Bet You Didn’t Know You Can Pay For The London Underground With This

London is one of our favorite (or favourite) cities in the world to visit. It’s charming yet bustling. Grand and imperial, but still warm and comforting. We’ve visited London more than any other city outside of the U.S, and look for any reason we can find to go back.

The two of us in London, 2009

Our trips to London usually consist of us traveling around on the London Underground system. In 2013, we finally admitted to ourselves that we would be visiting London over and over again so we went and purchased Oyster cards. Here’s a description of the Oyster card from Wikipedia.

The Oyster card is a form of electronic ticket used on public transport in Greater London in the United Kingdom. It is promoted by Transport for London and is valid on travel modes across London including London Underground, London Buses, the Docklands Light Railway (DLR), London Overground, Tramlink, some river boat services, and most National Rail services within the London fare zones.

**Available data**
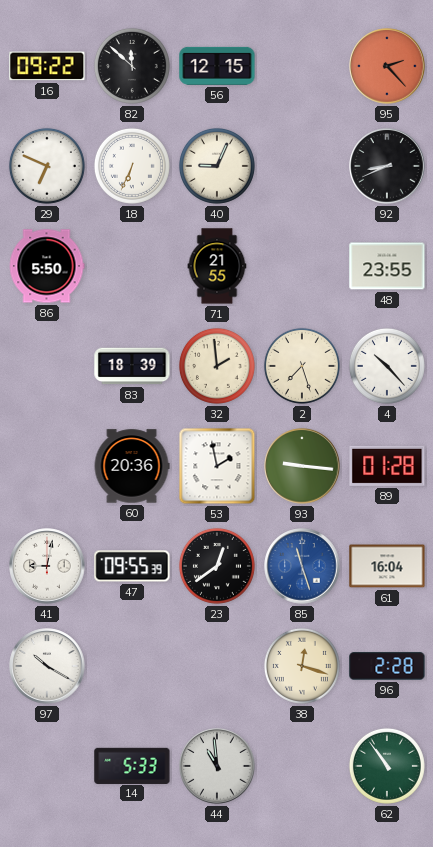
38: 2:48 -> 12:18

**Problems to solve**
1. List every travel mode that the London Underground text says the Oyster card is valid on.
2. Copy the stretch of the London Underground text from "The two of us" through "card from Wikipedia." word for word.
The lines have nothing to do with the London Underground text.

**The solutions**
1.
- London Underground
- London Buses
- the Docklands Light Railway (DLR)
- London Overground
- Tramlink
- some river boat services
- most National Rail services within the London fare zones

2.
The two of us in London, 2009

Our trips to London usually consist of us traveling around on the London Underground system. In 2013, we finally admitted to ourselves that we would be visiting London over and over again so we went and purchased Oyster cards. Here’s a description of the Oyster card from Wikipedia.